While it absolutely felt that way to my four year old self, my therapist pointed out how in control my Mother really was. How she had a pattern of getting me alone so she could abuse me without any witnesses. It only felt out of control because she wanted me to feel that way.

11May/200

Therapy Eve

The night before trauma therapy the day after Mother's Day; I feel really tired. Have had the heavy feeling much of the day, wading through tar pits in order to do any work, physical or mental.

It's all that and the USA death toll at nearly 80,000 and rising. Even as the rate slows, states reopen and keep the danger high.

Then there's this brave act:

I shared in an online community of adaptive teachers today that I may not return to teaching in person until there is a vaccine. I specialize in helping older adults; I can't encourage them to gather in even a small group! It's the first time I've shared it publicly. It's so sad; I miss seeing my students so much.

7May/200

Pride

I have a hard time feeling proud of my accomplishments. I'm sure it's part of the deep feeling that I'm not worthy of care, but in the case of teaching related accomplishments it really hits hard.

I could be happy about bonuses and raises when I was in the tech industry. There were trackable evidence that I worked my ass off. This monetary reward for good behavior didn't flip me into shame and misery.

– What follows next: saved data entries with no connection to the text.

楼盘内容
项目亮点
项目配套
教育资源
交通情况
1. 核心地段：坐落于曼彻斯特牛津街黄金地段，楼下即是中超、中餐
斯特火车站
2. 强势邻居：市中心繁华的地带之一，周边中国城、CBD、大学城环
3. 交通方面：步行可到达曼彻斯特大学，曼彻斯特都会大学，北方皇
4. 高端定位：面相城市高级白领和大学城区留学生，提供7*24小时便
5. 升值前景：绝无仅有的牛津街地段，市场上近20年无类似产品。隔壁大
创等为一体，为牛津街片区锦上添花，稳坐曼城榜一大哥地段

Teaching though, humans telling me that what I'm doing is life changing is hard. Hardest still, people giving me money and wanting to support me. It creates cognitive dissonance between the evidence of my value and worth against the message that I’m not worthy of care or protection, my needs are potentially dangerous, and my opinions are subject to derision.

6May/200

In Retrospect

After feeling so terrible yesterday I had some insights I’m still integrating.

Trauma Brain "works" according to Childhood Logic. Here is what seems to happen:

Students send me beautiful notes and donations for teaching online and keeping community going. Related: contribute money for my training.

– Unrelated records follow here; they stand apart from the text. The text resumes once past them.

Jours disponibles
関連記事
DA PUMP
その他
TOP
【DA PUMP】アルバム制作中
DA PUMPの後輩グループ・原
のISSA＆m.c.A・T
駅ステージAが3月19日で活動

I meltdown in anxiety, shame, despair, and feeling like I’m a failure and a terrible person until I'm nauseous, can't eat, & get weepy.

Further compounding the misery, I can’t ask for help. Trauma Brain is constantly reminding me that asking for what I need is A) Dangerous physically or mentally or both, B) No One Will Help, because C) You’re not worthy of having you needs met.

And then comes despair.

Today was better. I discovered a great photo I got of a bee butt in the garden and I did a hard thing successfully, I even felt successful!

2May/200

Smoke and Mirrors

I’m realizing more and more how childhood logic created my belief that I’m utterly toxic. It explained why people left, it explained why my Mother hurt me, and keeping it propped up was less painful than confronting the feeling that I’m worthless.

This logic comes up when I find myself walking through my Mother’s last years of her life. I catch myself in the act of noting all the ways I failed to heal her. I notice that I’m sure I hastened her death.

My “core of toxic danger” is a smoke screen. Something easier to work with since I get to just blamed myself. Accepting I have this deep chasm of worthlessness is so painful that of rather be blaming myself for her death than accept that her abuse told me again and again I was worthless.

The more I keep going into it, the more clearly I see that the core message of my early childhood was that I was worthless, or, as as my Mother was fond of saying*, “You’re more trouble than you’re worth!”

*If called on saying things like this, my Mother, and other family members would reply, “I’m joking! Don’t be so sensitive, can’t you take a joke?!”